Selon le Comité d'enquête russe, structure chargée des investigations criminelles, l'employé de 60 ans avait 0,6 gramme d'alcool par litre de sang au moment de l'accident. La Russie applique une tolérance zéro en matière d'alcool au volant.
Son avocat avait pourtant démenti mardi les accusations faisant état de son ébriété, invoquant des problèmes cardiaques empêchant son client de boire, avant de reconnaître qu'il avait pu consommer "quelques gouttes" d'alcool.
Selon lui, M. Martynenko avait dû sortir de son véhicule pour vérifier s'il avait heurté un obstacle, prenant un retard de "30 à 40 secondes", suffisant pour "perdre de vue la colonne" de chasse-neiges dont il faisait partie.
"Le convoi a quitté la piste, mais l'aiguilleur du ciel n'a pas remarqué qu'un véhicule restait encore" sur la piste, a affirmé l'avocat.
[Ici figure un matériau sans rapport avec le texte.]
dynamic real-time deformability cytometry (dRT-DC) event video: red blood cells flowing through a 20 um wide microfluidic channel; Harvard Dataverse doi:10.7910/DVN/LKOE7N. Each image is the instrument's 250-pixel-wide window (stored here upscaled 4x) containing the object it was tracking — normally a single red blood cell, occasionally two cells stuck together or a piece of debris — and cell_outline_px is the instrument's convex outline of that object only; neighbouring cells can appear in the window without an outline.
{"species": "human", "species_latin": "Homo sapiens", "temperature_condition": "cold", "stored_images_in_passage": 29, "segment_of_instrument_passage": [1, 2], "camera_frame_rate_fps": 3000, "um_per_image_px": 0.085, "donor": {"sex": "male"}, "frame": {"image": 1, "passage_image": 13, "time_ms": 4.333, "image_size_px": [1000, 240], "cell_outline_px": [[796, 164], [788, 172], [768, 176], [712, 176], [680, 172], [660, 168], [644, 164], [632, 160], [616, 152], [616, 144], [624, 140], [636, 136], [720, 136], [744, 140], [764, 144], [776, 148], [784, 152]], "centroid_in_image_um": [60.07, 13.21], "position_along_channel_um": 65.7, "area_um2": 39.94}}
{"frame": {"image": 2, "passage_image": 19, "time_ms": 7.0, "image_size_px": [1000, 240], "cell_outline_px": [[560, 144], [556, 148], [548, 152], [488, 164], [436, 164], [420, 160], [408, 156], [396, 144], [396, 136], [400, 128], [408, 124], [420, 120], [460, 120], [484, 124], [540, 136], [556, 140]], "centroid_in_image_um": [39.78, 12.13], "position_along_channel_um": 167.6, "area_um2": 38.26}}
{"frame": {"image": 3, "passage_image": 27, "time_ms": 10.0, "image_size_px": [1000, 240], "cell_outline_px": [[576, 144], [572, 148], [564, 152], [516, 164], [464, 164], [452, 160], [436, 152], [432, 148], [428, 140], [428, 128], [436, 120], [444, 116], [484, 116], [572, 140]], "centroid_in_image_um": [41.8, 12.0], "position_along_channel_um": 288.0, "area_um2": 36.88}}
- Démissions à l'aéroport -
Les enquêteurs russes ont également placé jeudi en garde à vue quatre employés de l'aéroport Vnoukovo. Il s'agit du chef des nettoyeurs de pistes et du responsable du contrôle des vols, mais également de l'aiguilleuse du ciel qui contrôlait le décollage de l'avion et de son supérieur qui la supervisait.
Cette contrôleuse aérienne, qui avait encore le statut de "stagiaire" selon les enquêteurs, avait été embauchée en août, selon une source au sein de l'aéroport de Vnoukovo ayant parlé mercredi à l'AFP sous couvert de l'anonymat.
Selon le Comité d'enquête russe, ces quatre employés "sont détenus en tant que suspects", faute d'avoir respecté les normes de sécurité, mais ne présentent pas de signes de consommation d'alcool.
Parallèlement, les premières démissions dans la direction de l'aéroport ont été annoncées jeudi avec le départ du directeur général Andreï Diakov, en poste depuis 2005, et de son adjoint Sergueï Solntsev. Les enquêteurs avaient dénoncé mardi la "négligence criminelle" de la direction de Vnoukovo.
Les experts russes secondés par leurs homologues français du Bureau d'enquêtes et d'analyses (BEA), qui quitteront vendredi Moscou, continuent l'analyse des données contenues dans les "boîtes noires" de l'avion de Total.
Selon le vice-président du Bureau d'enquête pour la sécurité de l'aviation civile russe (MAK), Sergueï Zaïko, elle peut prendre "deux à trois jours".
Christophe de Margerie sera inhumé mardi dans l'intimité à Saint-Pair-sur-Mer (Normandie, nord-ouest de la France) et non lundi, a-t-on appris jeudi auprès de deux sources locales qui ont requis l'anonymat. Ces sources ignoraient la raison de ce report.